Sunday, August 18, 2024

That Stupid Economy

So the candidates for President, Kamala Harris and Donald Trump, offered their much-anticipated proposals on the economy this week, and I was underwhelmed.

The problem is that both sides start with a set of flawed assumptions. One is that the U.S, economy is an independent entity; another is that the President has significant control over how it performs.

You could also call these useful political myths.

An emphasis on economic conditions in political campaigns is nothing new. As Democratic consultant James Carville famously instructed Bill Clinton during his initial drive to power, “It’s the economy, stupid.”

Had he been completely honest with his client, he would have added, “And there’s almost nothing you can do about the economy, stupid.” Except, perhaps talk a better game than your opponent.
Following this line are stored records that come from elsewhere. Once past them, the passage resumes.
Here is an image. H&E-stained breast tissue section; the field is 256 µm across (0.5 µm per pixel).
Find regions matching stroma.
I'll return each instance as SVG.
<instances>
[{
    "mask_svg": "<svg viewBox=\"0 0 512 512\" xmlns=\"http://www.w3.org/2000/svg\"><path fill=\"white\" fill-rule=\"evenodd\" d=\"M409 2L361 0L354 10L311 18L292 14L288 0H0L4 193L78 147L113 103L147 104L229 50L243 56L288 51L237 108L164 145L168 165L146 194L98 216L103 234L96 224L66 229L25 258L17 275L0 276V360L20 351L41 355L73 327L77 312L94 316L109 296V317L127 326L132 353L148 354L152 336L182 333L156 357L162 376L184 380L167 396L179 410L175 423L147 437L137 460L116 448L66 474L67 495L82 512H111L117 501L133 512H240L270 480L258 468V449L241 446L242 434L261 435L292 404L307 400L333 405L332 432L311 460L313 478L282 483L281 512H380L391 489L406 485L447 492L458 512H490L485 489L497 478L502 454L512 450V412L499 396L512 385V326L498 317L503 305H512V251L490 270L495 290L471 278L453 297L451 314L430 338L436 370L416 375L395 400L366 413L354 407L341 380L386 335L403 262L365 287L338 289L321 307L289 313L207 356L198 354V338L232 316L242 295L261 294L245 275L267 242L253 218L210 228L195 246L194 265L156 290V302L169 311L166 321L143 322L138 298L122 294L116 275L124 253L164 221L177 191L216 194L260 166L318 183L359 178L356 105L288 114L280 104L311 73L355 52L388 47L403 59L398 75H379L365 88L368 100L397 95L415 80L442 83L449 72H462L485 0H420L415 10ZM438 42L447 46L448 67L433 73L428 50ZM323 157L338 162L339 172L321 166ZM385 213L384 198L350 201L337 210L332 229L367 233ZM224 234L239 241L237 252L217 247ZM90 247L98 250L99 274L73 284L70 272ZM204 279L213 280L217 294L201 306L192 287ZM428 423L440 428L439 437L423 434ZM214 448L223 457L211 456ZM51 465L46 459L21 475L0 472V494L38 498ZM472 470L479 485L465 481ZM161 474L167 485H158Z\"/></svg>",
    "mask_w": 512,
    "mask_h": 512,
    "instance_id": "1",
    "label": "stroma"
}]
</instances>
In fact, the national economy, at $27 trillion, is more like that of a large state inside a much larger ($100 trillion+) unit — the global economy — over which the U.S. President has influence but not control. Global supply chains keep the whole thing afloat, and they can be disrupted by factors way beyond any leader’s control. Weather, war, pandemics, and climate change are just a few of those factors, but the human element also matters and Americans influence varies as conditions elsewhere change.

Furthermore, at the root of many of the most intransigent economic problems of our time, like the high cost of living and the growing disparities in the distribution of resources and wealth, intractable poverty and a growing sense of powerlessness is capitalism.
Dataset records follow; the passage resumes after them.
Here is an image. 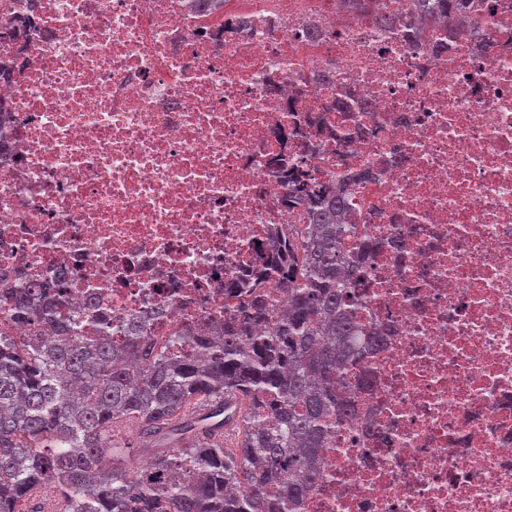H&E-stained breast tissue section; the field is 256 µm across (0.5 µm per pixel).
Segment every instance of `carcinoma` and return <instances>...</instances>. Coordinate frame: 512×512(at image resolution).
<instances>
[{
  "label": "carcinoma",
  "instance_id": "cac0c4a2",
  "mask_svg": "<svg viewBox=\"0 0 512 512\" xmlns=\"http://www.w3.org/2000/svg\"><path fill=\"white\" fill-rule=\"evenodd\" d=\"M341 7L372 12L382 28L398 22L378 0ZM492 10L475 0L414 8L426 24L459 27ZM366 178L334 190L309 174L288 182L289 201L308 214L305 240L276 237L280 253L237 285L248 297L238 313L209 336L186 329L162 351L135 323L124 345L106 326L79 335L52 288L7 292L33 335L21 346L0 336V512L35 497L49 512H297L321 478L324 448L355 416L350 367L384 343L360 335L358 285L387 243L346 223L352 187ZM271 284L288 294L284 317ZM124 420L149 440L135 470L114 442Z\"/></svg>",
  "mask_w": 512,
  "mask_h": 512
}]
</instances>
No serious candidate can run against capitalism, although Bernie Sanders gave it a pretty good try.

In this context, the proposals by Harris and Trump are almost laughable. No taxes on tips? Crackdown on price gouging? These may sound good but they won’t make any real impact on what is needed — a radical redistribution of wealth.

But no one is talking about that. The one area where there is a substantive difference between Harris and Trump — on tax policy — re-litigates the failed philosophy of “trickle-down economics.” And the thing we should have learned about that myth is that the only thing that trickles down in capitalism is the opportunity to join the ever-growing class of those on this planet who no longer can keep up.

And since Trump would bring even more of that kind of trickle-down pain, Harris is by far the better choice on economic grounds.